しかし、「フランケンシュタイン」を初めて読む人はその意外な展開に少なからず驚かされることであろう。あまりに有名なユニヴァーサルの映画が原作を超えてイメージの普及を行ったため、怪物がフランケンシュタインの名であると勘違いしている人は多いし、フランケンシュタインその人も男爵や博士ではなくただの学生に過ぎないという映画と原作の設定の違いは映画を先に知ってしまっている人にかなりの戸惑いを感じさせるものである。そして何よりも、小説における怪物の知性は非常に高い。「失楽園」や「若きウェルテルの悩み」に涙し、自らの創造主であるフランケンシュタインに対して雄弁に詰め寄る怪物は、我々がイメージするユニヴァーサルの怪物とはあまりに掛け離れた、哀れむべき存在である。恐らく小説を読む人はフランケンシュタインを身勝手と感じ、その結果生み出された不幸な怪物に対してより親近感を覚えることと思う。

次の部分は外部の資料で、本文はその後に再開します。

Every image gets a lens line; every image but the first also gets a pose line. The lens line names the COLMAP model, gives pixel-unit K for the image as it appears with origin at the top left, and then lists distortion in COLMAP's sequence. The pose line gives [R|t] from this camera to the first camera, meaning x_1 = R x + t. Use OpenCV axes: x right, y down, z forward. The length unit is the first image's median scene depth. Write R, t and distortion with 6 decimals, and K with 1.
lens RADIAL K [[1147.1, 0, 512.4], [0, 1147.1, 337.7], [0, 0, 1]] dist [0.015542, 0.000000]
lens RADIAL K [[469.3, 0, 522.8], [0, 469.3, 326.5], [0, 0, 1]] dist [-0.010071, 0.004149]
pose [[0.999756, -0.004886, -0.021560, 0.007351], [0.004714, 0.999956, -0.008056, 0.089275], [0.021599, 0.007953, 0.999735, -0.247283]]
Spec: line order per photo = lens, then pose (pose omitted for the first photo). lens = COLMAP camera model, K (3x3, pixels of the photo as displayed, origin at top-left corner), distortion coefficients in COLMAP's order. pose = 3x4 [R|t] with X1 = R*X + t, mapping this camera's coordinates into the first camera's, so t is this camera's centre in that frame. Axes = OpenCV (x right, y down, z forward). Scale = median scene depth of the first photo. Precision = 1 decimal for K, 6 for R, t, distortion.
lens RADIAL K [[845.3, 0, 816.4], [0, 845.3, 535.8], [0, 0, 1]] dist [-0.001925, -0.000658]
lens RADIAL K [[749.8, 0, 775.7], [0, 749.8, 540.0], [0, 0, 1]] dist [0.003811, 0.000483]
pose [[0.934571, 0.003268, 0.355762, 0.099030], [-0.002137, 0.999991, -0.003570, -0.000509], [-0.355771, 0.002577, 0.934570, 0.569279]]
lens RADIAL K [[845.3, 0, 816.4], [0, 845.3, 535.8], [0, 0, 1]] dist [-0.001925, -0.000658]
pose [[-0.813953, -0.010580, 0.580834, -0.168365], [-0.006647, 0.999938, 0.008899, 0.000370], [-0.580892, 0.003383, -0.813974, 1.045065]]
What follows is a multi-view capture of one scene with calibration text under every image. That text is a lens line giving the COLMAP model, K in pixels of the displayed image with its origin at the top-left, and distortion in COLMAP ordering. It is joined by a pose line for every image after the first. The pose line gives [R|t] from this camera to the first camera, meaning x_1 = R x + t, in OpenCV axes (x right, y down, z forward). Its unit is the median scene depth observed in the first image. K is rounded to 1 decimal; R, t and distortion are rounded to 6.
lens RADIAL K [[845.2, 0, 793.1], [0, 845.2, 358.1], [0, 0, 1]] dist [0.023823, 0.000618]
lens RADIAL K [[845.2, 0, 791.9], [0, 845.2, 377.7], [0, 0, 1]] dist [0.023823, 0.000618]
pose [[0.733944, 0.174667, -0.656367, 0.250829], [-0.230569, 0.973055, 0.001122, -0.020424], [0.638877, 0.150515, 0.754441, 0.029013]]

「フランケンシュタイン」は決してうまく書かれた怪奇小説とは言い難い。物語の語り手であるウォルトン、フランケンシュタイン、怪物のそれぞれの人格設定は違いが分からぬほど似通ったものであるし、肝心の怪物創造の記述も殆どなく、物語の構成は当時のゴシック小説によく見られる現実と非現実の入れ子という形式である。しかし、人間による人間の創造、そしてそこに生じる決して果たすことのできない義務と権利という深遠なるテーマを正面から描いたという、その発想と着眼点の鋭さこそが彼女の名を今後も永遠に留めることは確かである。DNAによる遺伝子操作が現実のものとなった現代、我々は一体「フランケンシュタイン」に何を学ぶべきであろうか。